Let $(M,\leq)$ be a non-empty
- dense ($\forall a<b\in M,\exists c\in M,a<c<b$),
- complete (every non-empty subset that is bounded above has a supreme)
- endless (there is no minimal or maximal element)
linearly(totally) ordered subset of $(\mathbb{R},\leq)$. Do we have that $M$ is order-isomorphic to $\mathbb{R}$?
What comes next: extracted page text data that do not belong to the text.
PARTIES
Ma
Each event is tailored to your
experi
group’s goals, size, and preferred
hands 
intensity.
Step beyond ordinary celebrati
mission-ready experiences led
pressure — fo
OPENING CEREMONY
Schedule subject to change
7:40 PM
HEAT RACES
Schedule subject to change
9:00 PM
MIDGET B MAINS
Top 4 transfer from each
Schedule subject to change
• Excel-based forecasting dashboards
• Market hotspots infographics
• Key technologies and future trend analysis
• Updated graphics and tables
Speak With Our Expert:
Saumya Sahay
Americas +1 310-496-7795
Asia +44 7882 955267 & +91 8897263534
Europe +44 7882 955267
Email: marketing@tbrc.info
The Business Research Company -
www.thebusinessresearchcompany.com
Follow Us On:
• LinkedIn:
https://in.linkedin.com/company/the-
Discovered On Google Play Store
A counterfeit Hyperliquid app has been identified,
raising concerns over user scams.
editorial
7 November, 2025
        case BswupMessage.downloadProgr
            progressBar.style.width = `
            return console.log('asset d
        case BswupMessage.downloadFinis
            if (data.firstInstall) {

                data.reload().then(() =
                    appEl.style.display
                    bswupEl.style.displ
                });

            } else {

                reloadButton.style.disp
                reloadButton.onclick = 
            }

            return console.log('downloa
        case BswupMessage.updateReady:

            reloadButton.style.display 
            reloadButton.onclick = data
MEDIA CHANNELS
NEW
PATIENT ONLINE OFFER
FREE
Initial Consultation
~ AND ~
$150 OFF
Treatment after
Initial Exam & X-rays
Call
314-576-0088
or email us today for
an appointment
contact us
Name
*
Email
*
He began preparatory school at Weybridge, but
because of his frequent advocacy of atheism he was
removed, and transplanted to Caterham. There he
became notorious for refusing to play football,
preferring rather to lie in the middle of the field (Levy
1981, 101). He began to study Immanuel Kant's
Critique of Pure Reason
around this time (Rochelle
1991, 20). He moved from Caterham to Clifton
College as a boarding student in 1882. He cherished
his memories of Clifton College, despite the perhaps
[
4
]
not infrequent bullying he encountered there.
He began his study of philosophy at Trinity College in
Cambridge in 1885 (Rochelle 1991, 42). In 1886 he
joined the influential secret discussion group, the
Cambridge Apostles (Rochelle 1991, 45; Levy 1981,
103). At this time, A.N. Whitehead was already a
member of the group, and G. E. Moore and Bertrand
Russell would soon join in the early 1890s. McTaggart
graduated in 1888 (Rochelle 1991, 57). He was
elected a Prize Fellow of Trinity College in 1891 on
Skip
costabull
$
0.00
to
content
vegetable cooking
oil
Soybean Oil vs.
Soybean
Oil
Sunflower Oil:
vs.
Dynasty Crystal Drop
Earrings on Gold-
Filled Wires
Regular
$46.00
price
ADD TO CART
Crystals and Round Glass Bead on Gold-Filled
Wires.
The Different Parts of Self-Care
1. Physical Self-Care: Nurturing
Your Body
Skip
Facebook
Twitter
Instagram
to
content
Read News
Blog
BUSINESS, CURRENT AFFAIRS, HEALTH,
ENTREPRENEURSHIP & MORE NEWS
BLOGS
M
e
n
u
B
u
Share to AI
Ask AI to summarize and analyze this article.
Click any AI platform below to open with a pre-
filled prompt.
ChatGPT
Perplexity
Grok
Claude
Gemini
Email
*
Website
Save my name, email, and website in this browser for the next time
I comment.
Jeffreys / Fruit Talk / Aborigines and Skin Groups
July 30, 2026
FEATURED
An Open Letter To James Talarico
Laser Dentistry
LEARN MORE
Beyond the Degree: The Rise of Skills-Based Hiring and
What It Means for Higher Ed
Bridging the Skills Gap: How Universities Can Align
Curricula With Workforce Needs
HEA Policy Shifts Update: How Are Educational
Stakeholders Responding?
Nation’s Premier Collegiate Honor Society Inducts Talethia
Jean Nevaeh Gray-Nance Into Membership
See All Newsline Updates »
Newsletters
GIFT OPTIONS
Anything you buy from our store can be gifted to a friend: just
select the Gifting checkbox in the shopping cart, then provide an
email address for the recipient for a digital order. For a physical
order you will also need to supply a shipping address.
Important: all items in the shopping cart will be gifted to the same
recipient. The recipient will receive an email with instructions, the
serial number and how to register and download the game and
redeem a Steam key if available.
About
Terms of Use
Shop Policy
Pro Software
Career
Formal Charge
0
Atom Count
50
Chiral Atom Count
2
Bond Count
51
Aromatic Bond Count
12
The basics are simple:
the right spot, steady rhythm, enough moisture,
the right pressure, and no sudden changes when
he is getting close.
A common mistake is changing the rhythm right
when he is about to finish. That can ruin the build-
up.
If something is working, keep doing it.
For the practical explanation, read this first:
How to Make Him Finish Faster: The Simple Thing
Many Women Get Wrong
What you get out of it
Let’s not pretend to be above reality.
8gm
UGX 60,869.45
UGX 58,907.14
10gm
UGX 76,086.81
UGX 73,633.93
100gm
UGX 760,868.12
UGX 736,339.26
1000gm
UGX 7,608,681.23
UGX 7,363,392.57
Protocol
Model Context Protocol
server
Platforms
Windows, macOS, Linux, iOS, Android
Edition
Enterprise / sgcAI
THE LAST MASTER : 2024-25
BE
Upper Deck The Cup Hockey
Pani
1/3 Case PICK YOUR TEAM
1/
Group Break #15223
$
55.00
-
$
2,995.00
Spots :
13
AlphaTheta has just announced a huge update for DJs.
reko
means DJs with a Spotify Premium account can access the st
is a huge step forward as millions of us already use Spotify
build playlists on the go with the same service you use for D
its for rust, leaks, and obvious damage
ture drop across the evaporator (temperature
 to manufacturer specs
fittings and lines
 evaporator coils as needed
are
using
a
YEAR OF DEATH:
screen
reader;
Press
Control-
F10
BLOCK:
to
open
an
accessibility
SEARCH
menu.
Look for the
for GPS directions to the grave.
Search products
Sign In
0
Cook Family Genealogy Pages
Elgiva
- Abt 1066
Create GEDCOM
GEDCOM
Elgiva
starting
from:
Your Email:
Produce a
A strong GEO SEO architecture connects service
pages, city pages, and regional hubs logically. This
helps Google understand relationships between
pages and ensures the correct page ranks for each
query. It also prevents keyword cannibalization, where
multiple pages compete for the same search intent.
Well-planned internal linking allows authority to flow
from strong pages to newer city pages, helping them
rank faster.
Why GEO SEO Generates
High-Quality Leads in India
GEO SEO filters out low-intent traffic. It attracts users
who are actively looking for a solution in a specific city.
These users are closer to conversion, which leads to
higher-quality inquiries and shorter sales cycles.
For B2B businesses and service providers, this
The context is to show that $(\mathbb{R},\leq )$ is the minimal non-empty dense complete endless linearly ordered set up to order-isomorphism, which is a corollary of this problem.
Best Answer
Found it.
The real numbers is the unique non-empty linear order which is complete, dense and separable. It suffices to show that $M$ is separable with the order topology $\tau_{\leq}$.
Since $\mathbb{R}$ is a separable metric space and subspace of separable metric space is separable, it follows that $M$ is separable with the subspace topology $\tau_M$, i.e. there exists a countable sequence $\{x_n:n\in \mathbb{N}\}$ s.t. $\forall U\in \tau_M,\{x_n:n\in \mathbb{N}\}\cap U=\emptyset$.
Also we have the subspace topology is finer than the order topology, i.e. $\tau_{\leq}\subset \tau_M$, it follows that $M$ is separable with the order topology as well. The result follows.